Does this mean that the output current will be kept the same (245A) as the output voltage is lowered from 480V down to 0V? Is the output kVA capacity then a function of the maximum current output and the reduced output voltage. For example if the output of the Variac is dialed down to 144V does that mean that the max output is 144V*245A*1.732= 61kVA?

The example that the customer portrayed is wanting to test a piece of equipment at 4.16kV and 110kVA on the secondary of the step-up transformer. To get 4.16kV on the secondary of the 225kVA step-up transformer the Variac would have to be adjusted to supply 144.7V to the primary of this transformer to get 4.16kV on secondary. With the maximum Varicac output of 245A at 144.7V this would reflect a current of 8.5A at 4.16kV secondary and thus only be capable of producing 61kVA, and thus the Variac would be limiting factor in this case and need to be sized larger?

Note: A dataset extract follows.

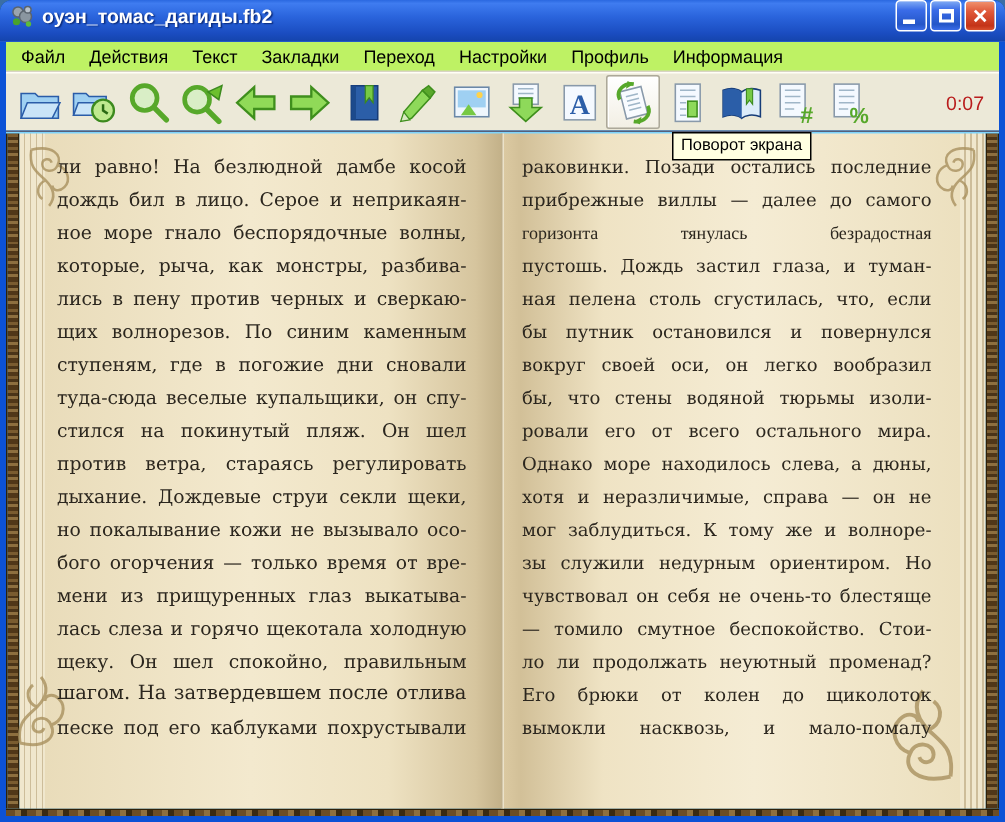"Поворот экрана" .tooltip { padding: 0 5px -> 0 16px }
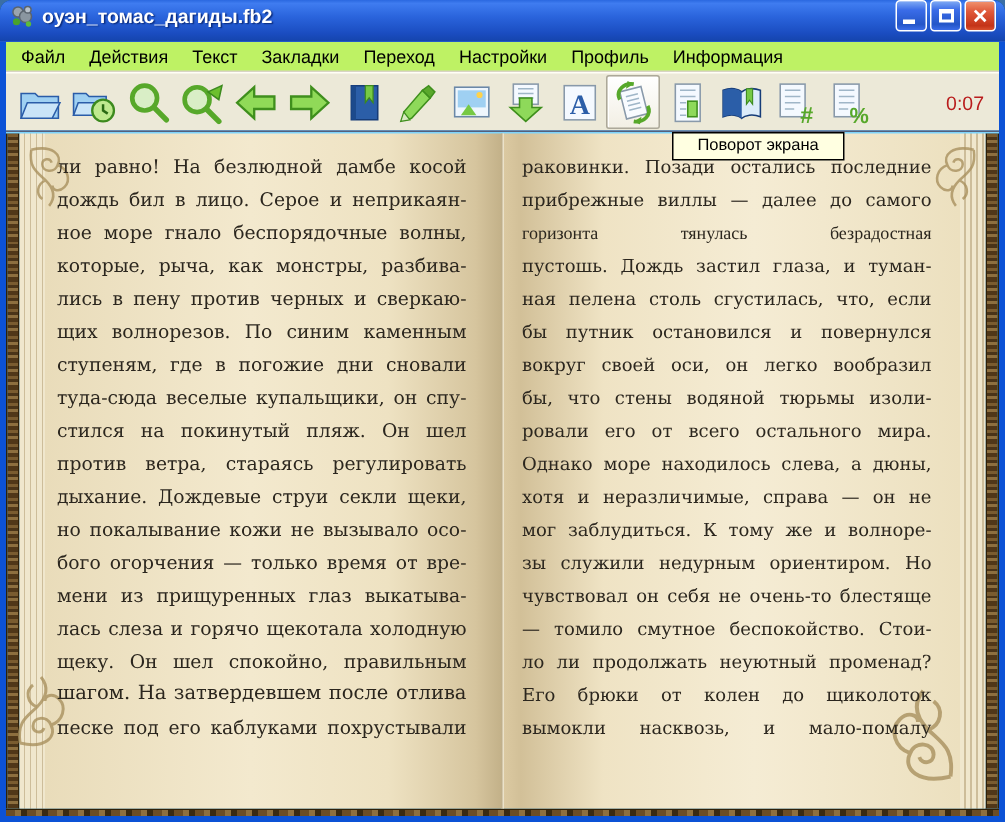"ли равно! На безлюдной дамбе" .content { background: #7dd3fc -> #4d7c0f }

Am I looking at this right or am I missing something?

 

[waross]

The maximum KVA output of the Variac will be the rated current times the output voltage.
At 50% voltage you may draw full current, but of course rated Amps times 50% voltage gives 50% KVA.
If you dial the 13.8 kV transformer down to 4.16 kV, you will limit your capacity to 4.14/13.8 or 30%.
You figured this out when you calculated the KVA available when the 13.8 kV was dialed down to 4.16 kV.
Two suggestions:
1. Order a three winding transformer, 4.8 kV, 4.16 kV and 13.8 kV.
2. Order a transformer with a 4.16 kV winding in series with a 9.64 kV winding for a total of 13.8 kV with full KVA available from either winding (but not simultaneously).
Consider using MatthewDB's control scheme.

Bill
--------------------
"Why not the best?"
Jimmy Carter